Ganfeng sues Mexico over lithium permit cancellation

Feeding pilot plant with ore samples. (Image courtesy of Bacanora Lithium.)

China’s Ganfeng and two of its subsidiaries in Mexico have initiated an arbitration case against the country’s government over a cancelled mining concession for an advance lithium project in the state of Sonora.

The request by the Chinese lithium mining and processing giant, Bacanora Lithium and Sonora Lithium, was posted on Friday at the World Bank’s dispute settlement centre, the International Centre for Settlement of Investment Disputes (ICSID).

The case centres around the government’s decision last August to cancel Ganfeng’s concessions. This move followed former President Andrés Manuel López Obrador’s nationalization of Mexico’s nascent lithium industry in 2022.

In 2021, Ganfeng acquired Bacanora Lithium, which was in the midst of the mine development worth $800 million. The company’s goal at the time was to kick off commercial production in 2023. But Mexican legislators approved a bill in April 2022 granting the state full authority over lithium mining and activities were halted.

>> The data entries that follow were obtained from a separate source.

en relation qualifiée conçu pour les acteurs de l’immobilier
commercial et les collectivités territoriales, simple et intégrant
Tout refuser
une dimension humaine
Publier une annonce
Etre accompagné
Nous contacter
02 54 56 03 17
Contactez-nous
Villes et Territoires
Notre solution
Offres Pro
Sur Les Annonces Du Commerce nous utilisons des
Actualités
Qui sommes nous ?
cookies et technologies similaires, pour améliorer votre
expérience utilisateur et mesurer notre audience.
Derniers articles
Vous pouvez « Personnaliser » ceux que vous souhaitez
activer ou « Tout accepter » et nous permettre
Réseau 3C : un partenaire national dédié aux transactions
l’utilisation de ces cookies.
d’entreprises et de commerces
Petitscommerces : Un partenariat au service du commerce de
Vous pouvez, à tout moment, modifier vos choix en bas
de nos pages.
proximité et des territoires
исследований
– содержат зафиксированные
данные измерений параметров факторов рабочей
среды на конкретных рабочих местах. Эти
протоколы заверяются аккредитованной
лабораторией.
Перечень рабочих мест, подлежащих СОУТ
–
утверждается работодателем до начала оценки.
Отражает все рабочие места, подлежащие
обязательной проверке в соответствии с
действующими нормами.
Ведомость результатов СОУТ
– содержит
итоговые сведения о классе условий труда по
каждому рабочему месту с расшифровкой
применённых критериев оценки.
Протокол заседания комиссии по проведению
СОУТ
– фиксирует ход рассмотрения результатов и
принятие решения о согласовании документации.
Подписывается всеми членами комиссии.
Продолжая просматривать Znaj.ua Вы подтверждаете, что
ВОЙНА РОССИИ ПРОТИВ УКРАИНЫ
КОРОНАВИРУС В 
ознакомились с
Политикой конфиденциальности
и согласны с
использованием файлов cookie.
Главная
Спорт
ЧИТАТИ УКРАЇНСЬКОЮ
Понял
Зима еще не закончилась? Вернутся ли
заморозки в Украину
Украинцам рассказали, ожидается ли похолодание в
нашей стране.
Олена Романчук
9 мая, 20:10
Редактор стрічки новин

While the industry backed Ganfeng saying the government could not lawfully cancel licences, Mexico’s economy ministry upheld the original decision after the approval of the bill regulating mining and water concessions.

The Sonora project comprised an open-pit mine and processing facility, which were expected to produce 35,000 tonnes of lithium annually, providing the country with a domestic source of the battery metal for its rapidly growing electric-vehicle supply chain.